Fig. 1. Monochromatic Fresnel lenses from various thermoplastic materials (COC, PLA, HIPS)
Fig. 2. Wideband Fresnel lens made of COC thermoplastic
The Fresnel lenses developed by Tydex have a multilevel surface relief that is as close as possible to the ideal phase function of a diffractive spot focusator. Monochromatic and Wideband Fresnel lenses differ in microrelief profile thickness. Monochromatic THz Fresnel lenses are the 1st order kinoforms that can operate at rated frequency, multiples of rated frequency and in wide range of high frequencies. Wideband THz Fresnel lenses are high-order kinoforms that have wide operating range adjusted to be close to the rated frequency. Thus, monochromatic THz Fresnel lenses are best suited to efficiently control a continuous beam of THz radiation. Wideband THz Fresnel lenses can be used to control pulsed THz radiation. Both kinds of THz Fresnel lenses are manufactured from cyclic olefin copolymer (COC) thermoplastic. However, monochromatic THz Fresnel lenses designed to operate at 0.3 THz and below can be also produced from HIPS and PLA. Main advantages of Fresnel lenses over refractive lenses are nearly zero spherical aberrations, as well as lower thickness and mass for large diameter beams. The latter provides higher radiation resistance due to lower absorption inside the lens.
|Material||COC (or HIPS, PLA)|
|Diameter, mm||up to 150|
|Thickness, mm||1 - 10|
|Operating frequency range, THz||0.1 - 1.5|
|Diffraction efficiency*, %||100**|
|Focal length, mm||10 - 150|
|Focal length tolerance, %||≤5|
Fig. 3. Intensity profile of a beam focused by a monochromatic THz Fresnel lens (left) and refractive lens (right).
Fig. 4. Raw pictures of the intensity distribution of radiation focused by a monochromatic THz Fresnel lens (left) and refractive lens (right).

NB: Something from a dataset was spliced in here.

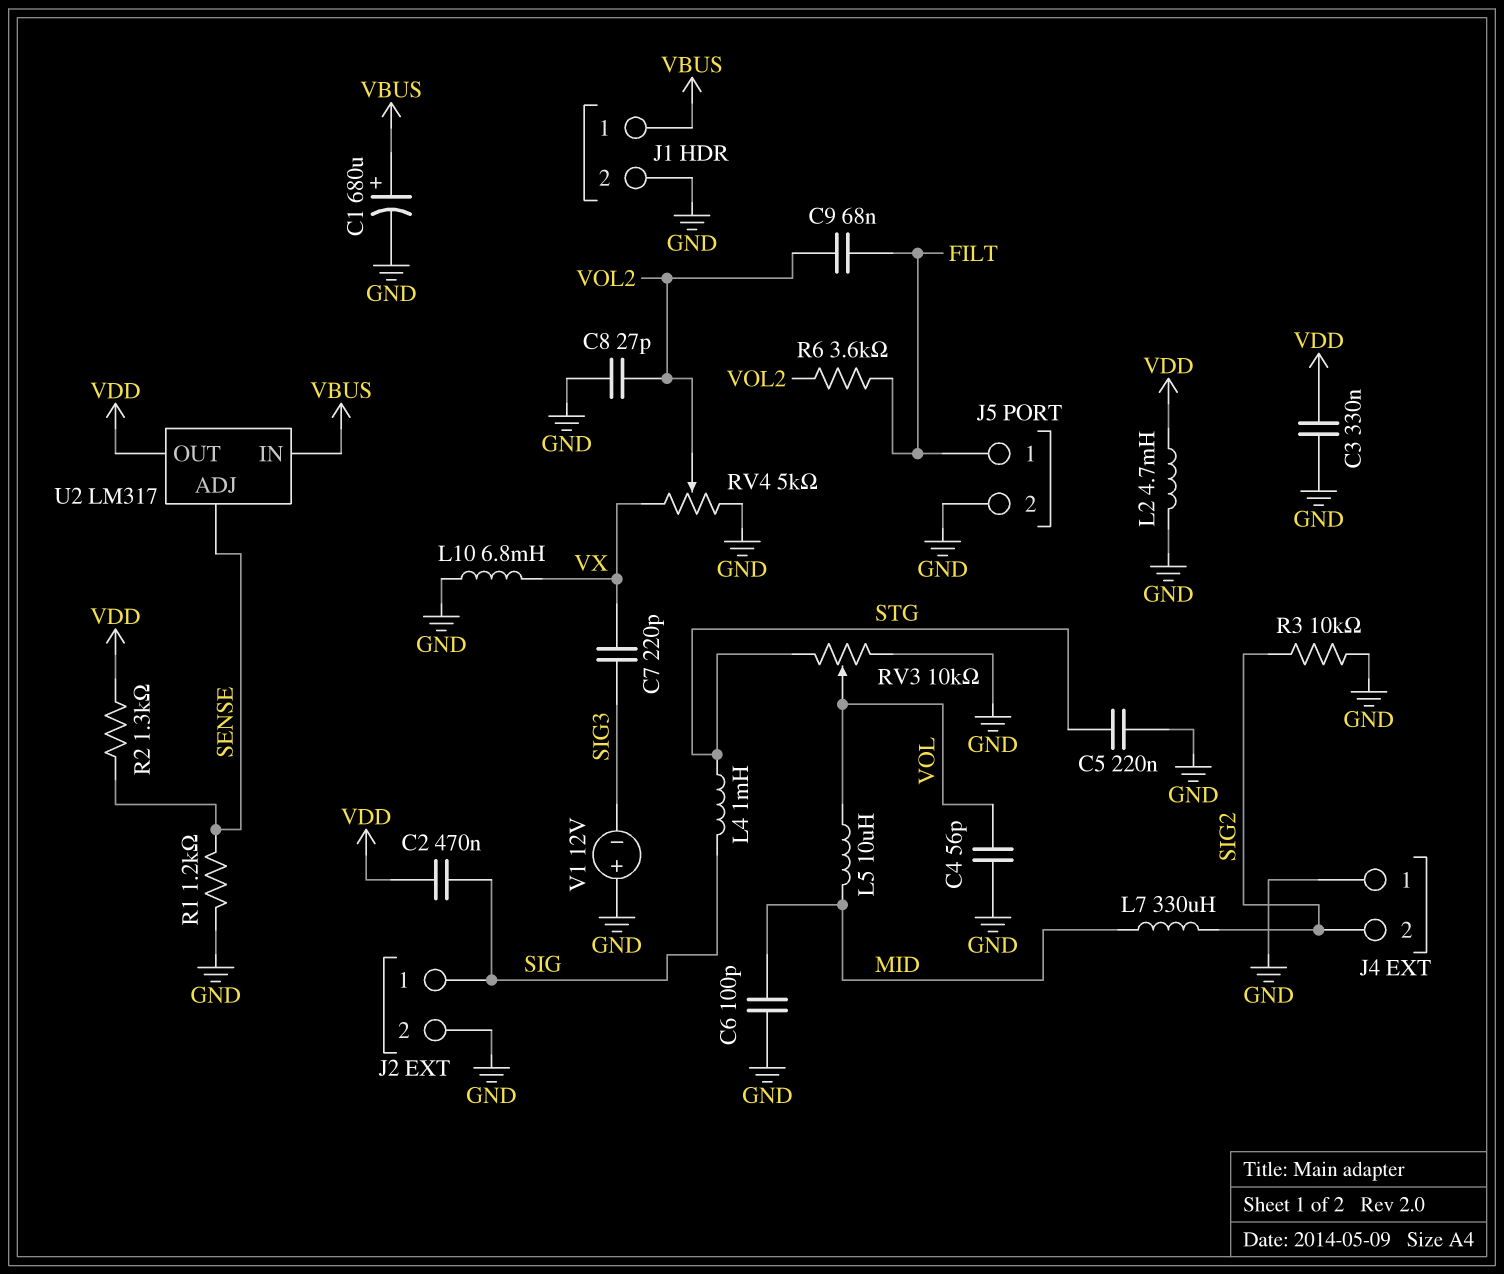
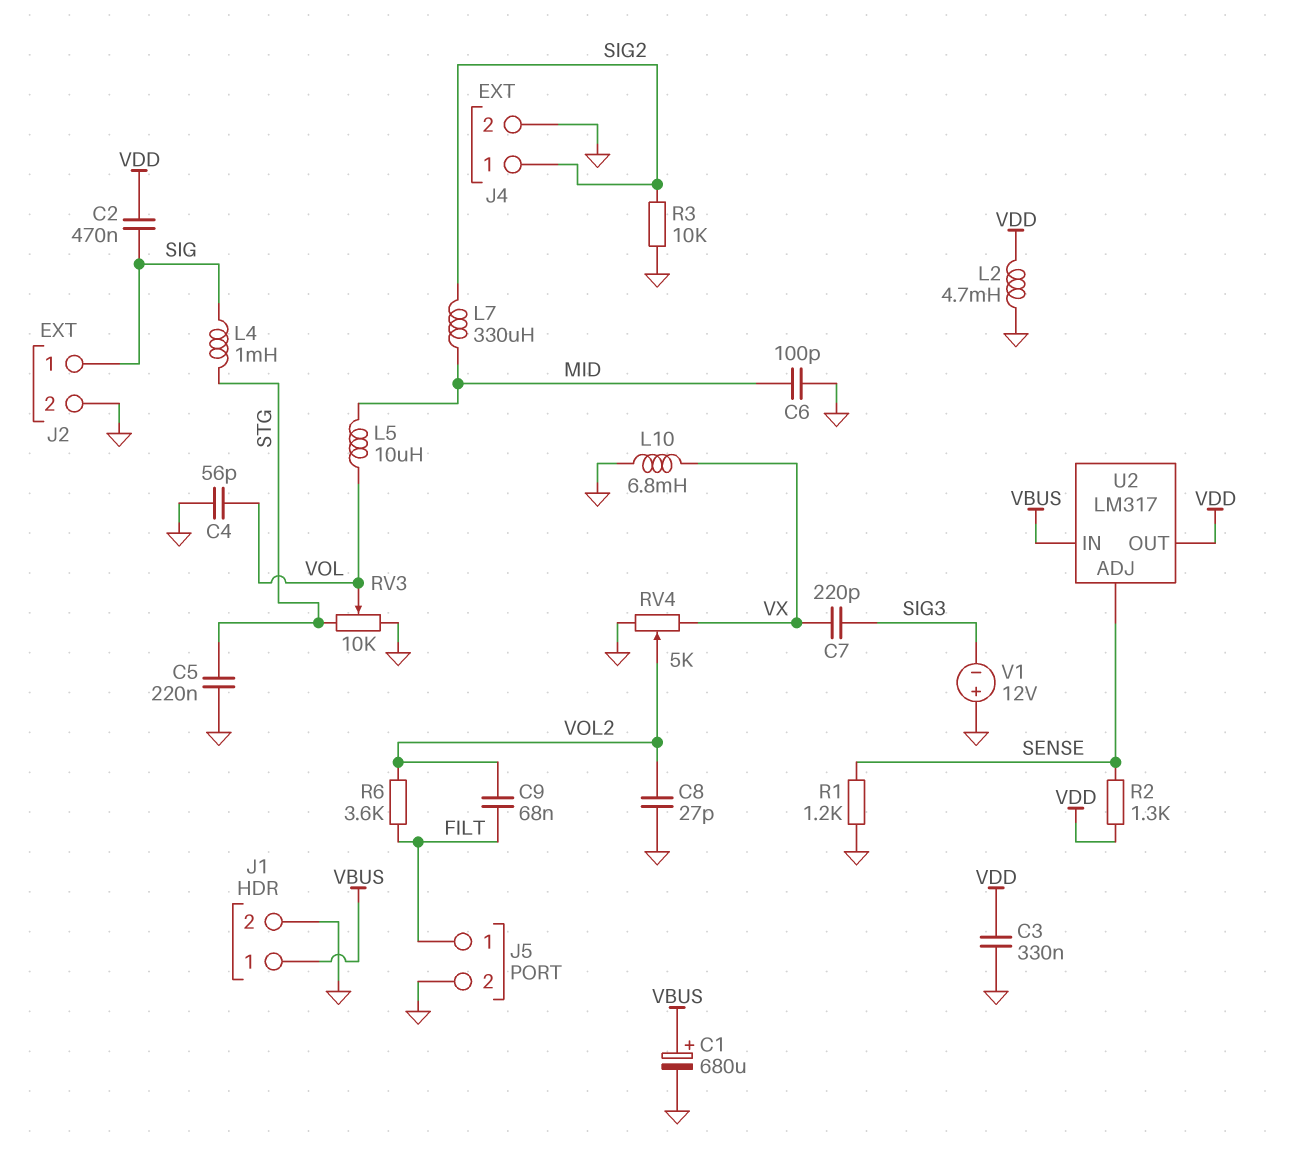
J4 pin 1: GND -> SIG2
J4 pin 2: SIG2 -> GND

Monochromatic THz Fresnel lenses are more efficient at focusing THz radiation than refractive lenses. Comparison between intensity of radiation focused by a diffraction Fresnel lens and intensity of radiation focused by a TPX refractive lens is given above on figures 3-4 (Fresnel lens in the left, TPX lens on the right).
Fig. 5. Comparison between field amplitude spectra for beams focused by lenses.
Wideband THz Fresnel lenses focus THz radiation at least as efficiently as refractive lenses. Comparison between intensity of radiation focused by a Fresnel lens (rated frequency 1 THz, focal length 90 mm, lens diameter 93 mm) and intensity of radiation focused by a TPX refractive lens is given on figures 5.
THz Fresnel lenses are manufactured to the Customer’s specifications.